TASK PROMPT -
Your answer should be the records below, repeated exactly as they stand.
= = = =
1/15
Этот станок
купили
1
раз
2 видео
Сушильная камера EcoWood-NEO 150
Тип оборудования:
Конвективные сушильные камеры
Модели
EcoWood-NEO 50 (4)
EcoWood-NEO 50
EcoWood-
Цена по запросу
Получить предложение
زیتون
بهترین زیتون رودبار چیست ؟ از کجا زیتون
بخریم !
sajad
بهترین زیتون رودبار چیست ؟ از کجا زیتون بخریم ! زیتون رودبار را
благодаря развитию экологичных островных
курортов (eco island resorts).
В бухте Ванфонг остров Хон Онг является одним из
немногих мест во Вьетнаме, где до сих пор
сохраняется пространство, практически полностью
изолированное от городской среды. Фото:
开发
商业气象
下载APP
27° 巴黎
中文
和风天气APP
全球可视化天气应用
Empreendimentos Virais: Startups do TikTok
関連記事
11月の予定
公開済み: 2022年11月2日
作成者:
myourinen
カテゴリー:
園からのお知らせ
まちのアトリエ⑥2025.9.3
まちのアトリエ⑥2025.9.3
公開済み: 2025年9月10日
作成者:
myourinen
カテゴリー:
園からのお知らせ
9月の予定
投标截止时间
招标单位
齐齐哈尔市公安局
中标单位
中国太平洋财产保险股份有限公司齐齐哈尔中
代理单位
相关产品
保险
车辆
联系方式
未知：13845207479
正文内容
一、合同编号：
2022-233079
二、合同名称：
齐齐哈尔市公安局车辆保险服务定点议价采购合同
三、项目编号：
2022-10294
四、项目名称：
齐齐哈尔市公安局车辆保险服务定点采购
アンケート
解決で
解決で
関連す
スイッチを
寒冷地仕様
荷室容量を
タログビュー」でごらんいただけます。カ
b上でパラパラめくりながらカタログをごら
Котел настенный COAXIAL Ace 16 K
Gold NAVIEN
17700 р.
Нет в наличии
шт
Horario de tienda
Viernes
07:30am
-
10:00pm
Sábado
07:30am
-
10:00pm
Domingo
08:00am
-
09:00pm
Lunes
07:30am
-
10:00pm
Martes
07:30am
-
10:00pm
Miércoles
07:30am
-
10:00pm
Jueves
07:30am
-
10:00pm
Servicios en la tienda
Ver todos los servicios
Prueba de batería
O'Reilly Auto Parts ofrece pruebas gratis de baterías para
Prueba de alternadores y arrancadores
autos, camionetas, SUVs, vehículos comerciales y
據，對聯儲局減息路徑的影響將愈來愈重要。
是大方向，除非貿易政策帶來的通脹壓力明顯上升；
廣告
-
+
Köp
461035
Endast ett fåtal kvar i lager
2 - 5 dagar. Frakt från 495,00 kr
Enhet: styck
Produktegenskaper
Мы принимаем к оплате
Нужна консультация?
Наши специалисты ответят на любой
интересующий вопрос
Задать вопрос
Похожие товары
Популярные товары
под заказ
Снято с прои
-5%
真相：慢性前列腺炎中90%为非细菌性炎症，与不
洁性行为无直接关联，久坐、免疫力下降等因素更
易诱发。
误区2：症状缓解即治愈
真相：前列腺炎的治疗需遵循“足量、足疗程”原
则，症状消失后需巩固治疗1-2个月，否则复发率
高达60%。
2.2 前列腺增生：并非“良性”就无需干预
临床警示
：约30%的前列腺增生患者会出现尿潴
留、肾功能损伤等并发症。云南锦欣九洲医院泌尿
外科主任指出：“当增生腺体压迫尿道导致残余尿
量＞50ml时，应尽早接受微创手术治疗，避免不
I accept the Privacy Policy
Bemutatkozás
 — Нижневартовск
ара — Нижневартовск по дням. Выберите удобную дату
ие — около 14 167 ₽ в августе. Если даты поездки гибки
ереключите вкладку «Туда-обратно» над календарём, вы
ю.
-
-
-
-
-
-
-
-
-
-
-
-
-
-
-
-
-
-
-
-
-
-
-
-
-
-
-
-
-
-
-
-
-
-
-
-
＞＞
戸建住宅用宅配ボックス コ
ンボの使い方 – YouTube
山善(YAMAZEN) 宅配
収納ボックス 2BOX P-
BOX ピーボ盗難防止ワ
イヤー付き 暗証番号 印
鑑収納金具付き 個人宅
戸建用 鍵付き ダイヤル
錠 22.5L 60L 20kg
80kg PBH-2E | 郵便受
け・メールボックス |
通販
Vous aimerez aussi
= = = =
ANSWER SECTION -
1/15
Этот станок
купили
1
раз
2 видео
Сушильная камера EcoWood-NEO 150
Тип оборудования:
Конвективные сушильные камеры
Модели
EcoWood-NEO 50 (4)
EcoWood-NEO 50
EcoWood-
Цена по запросу
Получить предложение
زیتون
بهترین زیتون رودبار چیست ؟ از کجا زیتون
بخریم !
sajad
بهترین زیتون رودبار چیست ؟ از کجا زیتون بخریم ! زیتون رودبار را
благодаря развитию экологичных островных
курортов (eco island resorts).
В бухте Ванфонг остров Хон Онг является одним из
немногих мест во Вьетнаме, где до сих пор
сохраняется пространство, практически полностью
изолированное от городской среды. Фото:
开发
商业气象
下载APP
27° 巴黎
中文
和风天气APP
全球可视化天气应用
Empreendimentos Virais: Startups do TikTok
関連記事
11月の予定
公開済み: 2022年11月2日
作成者:
myourinen
カテゴリー:
園からのお知らせ
まちのアトリエ⑥2025.9.3
まちのアトリエ⑥2025.9.3
公開済み: 2025年9月10日
作成者:
myourinen
カテゴリー:
園からのお知らせ
9月の予定
投标截止时间
招标单位
齐齐哈尔市公安局
中标单位
中国太平洋财产保险股份有限公司齐齐哈尔中
代理单位
相关产品
保险
车辆
联系方式
未知：13845207479
正文内容
一、合同编号：
2022-233079
二、合同名称：
齐齐哈尔市公安局车辆保险服务定点议价采购合同
三、项目编号：
2022-10294
四、项目名称：
齐齐哈尔市公安局车辆保险服务定点采购
アンケート
解決で
解決で
関連す
スイッチを
寒冷地仕様
荷室容量を
タログビュー」でごらんいただけます。カ
b上でパラパラめくりながらカタログをごら
Котел настенный COAXIAL Ace 16 K
Gold NAVIEN
17700 р.
Нет в наличии
шт
Horario de tienda
Viernes
07:30am
-
10:00pm
Sábado
07:30am
-
10:00pm
Domingo
08:00am
-
09:00pm
Lunes
07:30am
-
10:00pm
Martes
07:30am
-
10:00pm
Miércoles
07:30am
-
10:00pm
Jueves
07:30am
-
10:00pm
Servicios en la tienda
Ver todos los servicios
Prueba de batería
O'Reilly Auto Parts ofrece pruebas gratis de baterías para
Prueba de alternadores y arrancadores
autos, camionetas, SUVs, vehículos comerciales y
據，對聯儲局減息路徑的影響將愈來愈重要。
是大方向，除非貿易政策帶來的通脹壓力明顯上升；
廣告
-
+
Köp
461035
Endast ett fåtal kvar i lager
2 - 5 dagar. Frakt från 495,00 kr
Enhet: styck
Produktegenskaper
Мы принимаем к оплате
Нужна консультация?
Наши специалисты ответят на любой
интересующий вопрос
Задать вопрос
Похожие товары
Популярные товары
под заказ
Снято с прои
-5%
真相：慢性前列腺炎中90%为非细菌性炎症，与不
洁性行为无直接关联，久坐、免疫力下降等因素更
易诱发。
误区2：症状缓解即治愈
真相：前列腺炎的治疗需遵循“足量、足疗程”原
则，症状消失后需巩固治疗1-2个月，否则复发率
高达60%。
2.2 前列腺增生：并非“良性”就无需干预
临床警示
：约30%的前列腺增生患者会出现尿潴
留、肾功能损伤等并发症。云南锦欣九洲医院泌尿
外科主任指出：“当增生腺体压迫尿道导致残余尿
量＞50ml时，应尽早接受微创手术治疗，避免不
I accept the Privacy Policy
Bemutatkozás
 — Нижневартовск
ара — Нижневартовск по дням. Выберите удобную дату
ие — около 14 167 ₽ в августе. Если даты поездки гибки
ереключите вкладку «Туда-обратно» над календарём, вы
ю.
-
-
-
-
-
-
-
-
-
-
-
-
-
-
-
-
-
-
-
-
-
-
-
-
-
-
-
-
-
-
-
-
-
-
-
-
＞＞
戸建住宅用宅配ボックス コ
ンボの使い方 – YouTube
山善(YAMAZEN) 宅配
収納ボックス 2BOX P-
BOX ピーボ盗難防止ワ
イヤー付き 暗証番号 印
鑑収納金具付き 個人宅
戸建用 鍵付き ダイヤル
錠 22.5L 60L 20kg
80kg PBH-2E | 郵便受
け・メールボックス |
通販
Vous aimerez aussi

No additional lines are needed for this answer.